BrightFocus:  How does early-stage research — also called “basic” research — figure into drug development?

Dr. Vardi: Science is where concepts end up being tested, hypotheses generated, and then we — in the drug development space — take these ideas and move them forward. But basic science is where it all starts.

In order for us to think that danicopan could work in geographic atrophy, we had to rely on a lot of science that was generated by organizations, such as BrightFocus. I want to thank BrightFocus for their investment in areas in which so much unmet need exists.
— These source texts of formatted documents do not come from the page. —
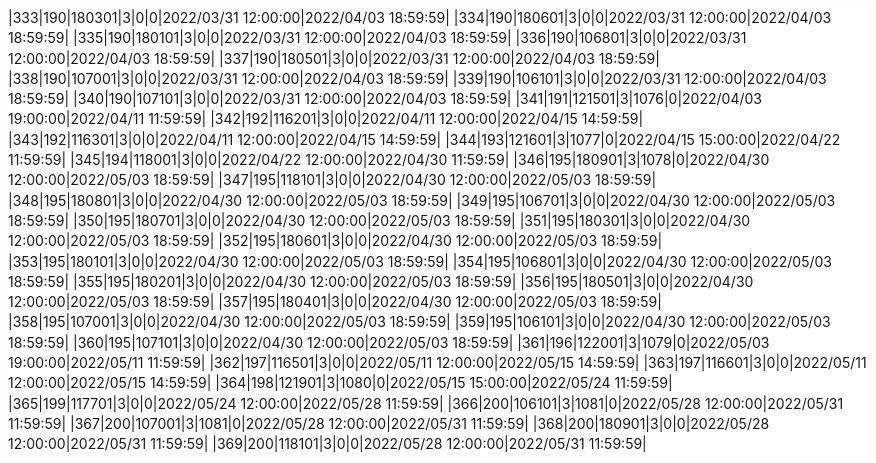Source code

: |333|190|180301|3|0|0|2022/03/31 12:00:00|2022/04/03 18:59:59|
|334|190|180601|3|0|0|2022/03/31 12:00:00|2022/04/03 18:59:59|
|335|190|180101|3|0|0|2022/03/31 12:00:00|2022/04/03 18:59:59|
|336|190|106801|3|0|0|2022/03/31 12:00:00|2022/04/03 18:59:59|
|337|190|180501|3|0|0|2022/03/31 12:00:00|2022/04/03 18:59:59|
|338|190|107001|3|0|0|2022/03/31 12:00:00|2022/04/03 18:59:59|
|339|190|106101|3|0|0|2022/03/31 12:00:00|2022/04/03 18:59:59|
|340|190|107101|3|0|0|2022/03/31 12:00:00|2022/04/03 18:59:59|
|341|191|121501|3|1076|0|2022/04/03 19:00:00|2022/04/11 11:59:59|
|342|192|116201|3|0|0|2022/04/11 12:00:00|2022/04/15 14:59:59|
|343|192|116301|3|0|0|2022/04/11 12:00:00|2022/04/15 14:59:59|
|344|193|121601|3|1077|0|2022/04/15 15:00:00|2022/04/22 11:59:59|
|345|194|118001|3|0|0|2022/04/22 12:00:00|2022/04/30 11:59:59|
|346|195|180901|3|1078|0|2022/04/30 12:00:00|2022/05/03 18:59:59|
|347|195|118101|3|0|0|2022/04/30 12:00:00|2022/05/03 18:59:59|
|348|195|180801|3|0|0|2022/04/30 12:00:00|2022/05/03 18:59:59|
|349|195|106701|3|0|0|2022/04/30 12:00:00|2022/05/03 18:59:59|
|350|195|180701|3|0|0|2022/04/30 12:00:00|2022/05/03 18:59:59|
|351|195|180301|3|0|0|2022/04/30 12:00:00|2022/05/03 18:59:59|
|352|195|180601|3|0|0|2022/04/30 12:00:00|2022/05/03 18:59:59|
|353|195|180101|3|0|0|2022/04/30 12:00:00|2022/05/03 18:59:59|
|354|195|106801|3|0|0|2022/04/30 12:00:00|2022/05/03 18:59:59|
|355|195|180201|3|0|0|2022/04/30 12:00:00|2022/05/03 18:59:59|
|356|195|180501|3|0|0|2022/04/30 12:00:00|2022/05/03 18:59:59|
|357|195|180401|3|0|0|2022/04/30 12:00:00|2022/05/03 18:59:59|
|358|195|107001|3|0|0|2022/04/30 12:00:00|2022/05/03 18:59:59|
|359|195|106101|3|0|0|2022/04/30 12:00:00|2022/05/03 18:59:59|
|360|195|107101|3|0|0|2022/04/30 12:00:00|2022/05/03 18:59:59|
|361|196|122001|3|1079|0|2022/05/03 19:00:00|2022/05/11 11:59:59|
|362|197|116501|3|0|0|2022/05/11 12:00:00|2022/05/15 14:59:59|
|363|197|116601|3|0|0|2022/05/11 12:00:00|2022/05/15 14:59:59|
|364|198|121901|3|1080|0|2022/05/15 15:00:00|2022/05/24 11:59:59|
|365|199|117701|3|0|0|2022/05/24 12:00:00|2022/05/28 11:59:59|
|366|200|106101|3|1081|0|2022/05/28 12:00:00|2022/05/31 11:59:59|
|367|200|107001|3|1081|0|2022/05/28 12:00:00|2022/05/31 11:59:59|
|368|200|180901|3|0|0|2022/05/28 12:00:00|2022/05/31 11:59:59|
|369|200|118101|3|0|0|2022/05/28 12:00:00|2022/05/31 11:59:59|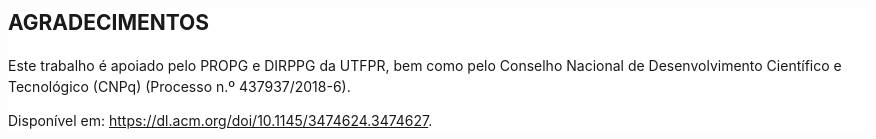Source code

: ## AGRADECIMENTOS

Este trabalho é apoiado pelo PROPG e DIRPPG da UTFPR, bem como pelo Conselho Nacional de Desenvolvimento Científico e Tecnológico (CNPq) (Processo n.º 437937/2018-6).

Disponível em: <a href="https://dl.acm.org/doi/10.1145/3474624.3474627">https://dl.acm.org/doi/10.1145/3474624.3474627</a>.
In order for us to think that danicopan could work in geographic atrophy, we had to rely on a lot of science that was generated by organizations, such as BrightFocus. I want to thank BrightFocus for their investment in areas in which so much unmet need exists.

Dr. Moshe Vardi

BrightFocus:  Are there any other thoughts you’d like to share about what’s ahead?

Dr. Vardi: In GA, there are no current available treatments, but there is a lot going on in research and development, and we are very hopeful that in the near to intermediate future, there will be something for the treatment of geographic atrophy.

Dr. Skuban:  It is a very promising field. We are really happy to have been able to share some of that today.